SEO 101 states; the more* links pointing to your page, the better. But just how long does it take to influence the SERPs?
*by more, I mean more quality links and not spammy links obtained by blackhat techniques.
Kristina Kledzik, recently published an article on Moz about her findings after experimenting with some of her old posts.
She started by using some of her less-popular posts on Distilled (where she works) and set about picking out 76 links pointing to pages which are all similar to each other in content, and they didn't change that content (significantly) for 6 months. She focused on rankings for target keywords with a 25–35% Keyword Difficulty Rating (A Moz metric if you're interested) and she looked at two versions of their target keywords, so she could have a bit more data.

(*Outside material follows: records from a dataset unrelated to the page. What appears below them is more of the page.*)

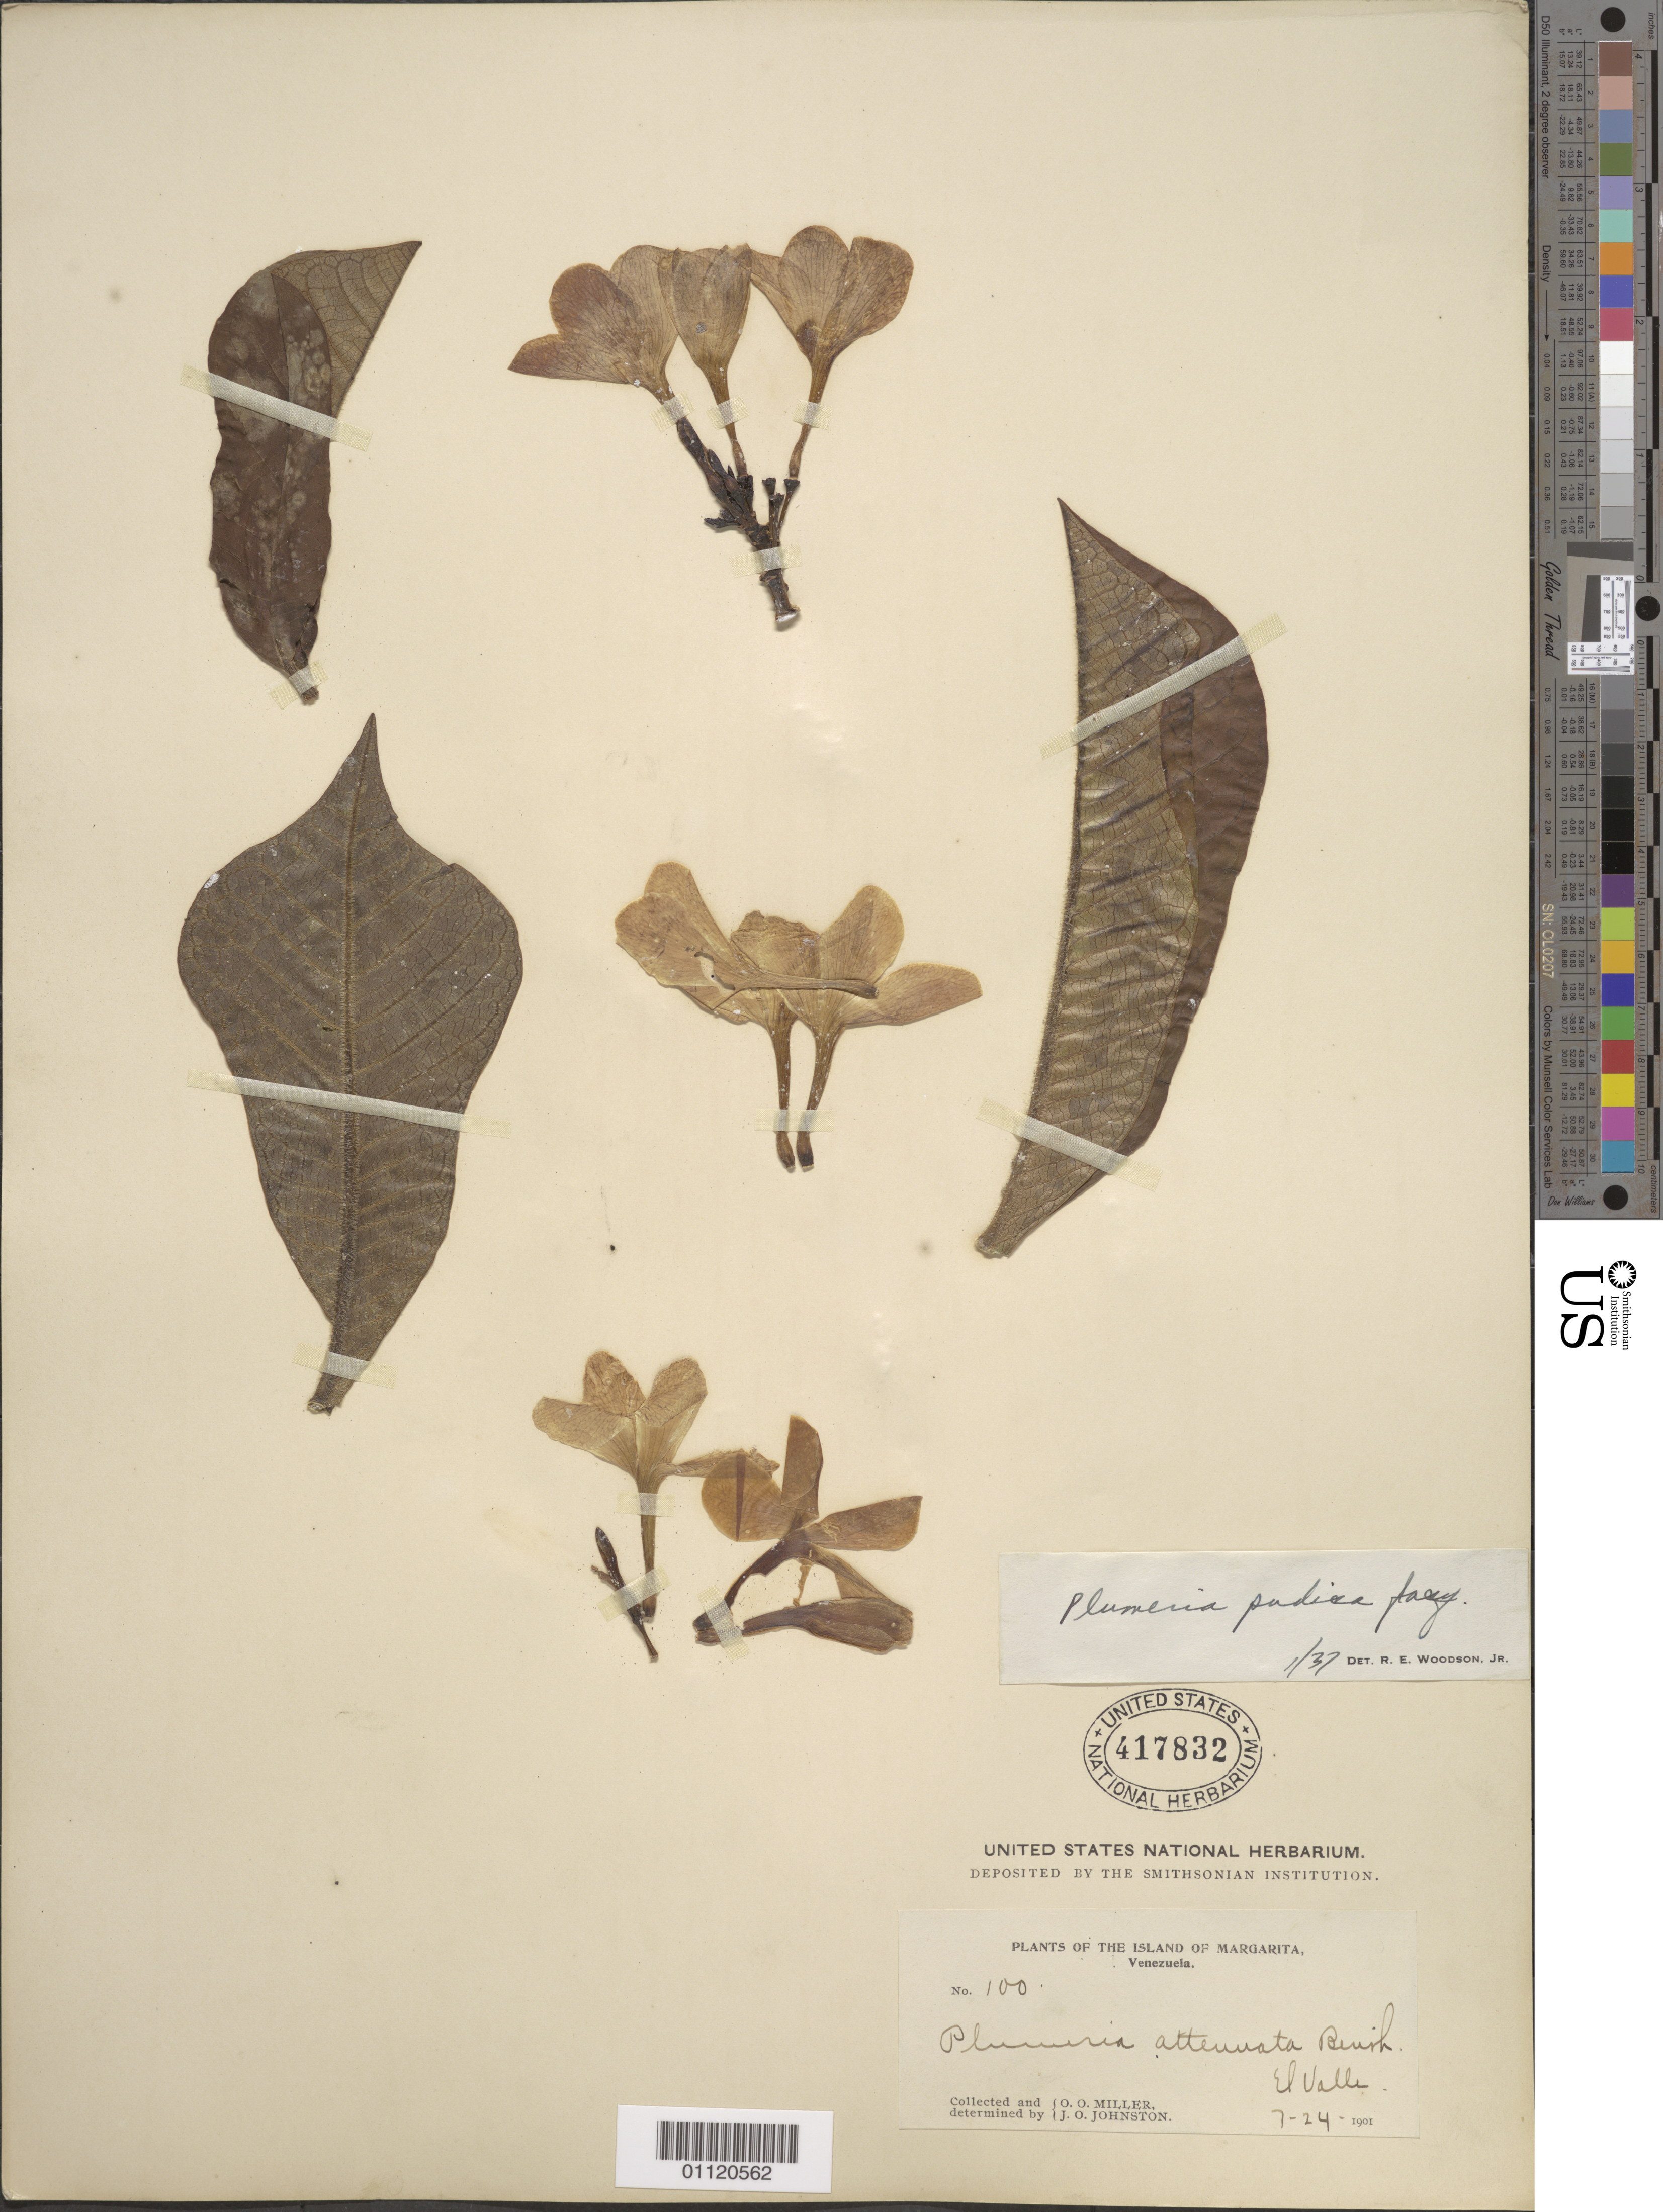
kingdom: Plantae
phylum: Tracheophyta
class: Magnoliopsida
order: Gentianales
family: Apocynaceae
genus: Plumeria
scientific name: Plumeria pudica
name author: Jacq.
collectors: O. O. Miller & J. Johnston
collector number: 100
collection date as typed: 24 Jul 1901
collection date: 1901-07-24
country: Venezuela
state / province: Nueva Esparta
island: Margarita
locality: El Valle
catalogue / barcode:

She discovered that, on average, it takes around 10 weeks for a page to see 1 rank jump. It seems that each link has a small to medium effect initially, before increasing over time.
It's almost as if Google doesn't trust the external link will stay pointing at the page, before giving it more authority the longer it stays pointing at your page.
The slightly confusing part for me in the graph is the peaks and troughs. My theory for this (which may well be incorrect so feel free to suggest otherwise in the comments below), is that once crawling the site and seeing additional links, Google immediately bumps you up the rankings before other ranking factors come into play. Ranking factors such as time spent on site & bounce rate etc, may then impact your page ranking and send it back down the SERPs.
Following from this, I'm guessing the other peaks are from new links being indexed by Google. Again following the cycle as previously alluded to, which explains the troughs after the initial spike.
- Source: Moz
- Data Set: 76 links pointing to pages which are all similar to each other in content, that didn't have any changes to that content (significantly) for 6 months.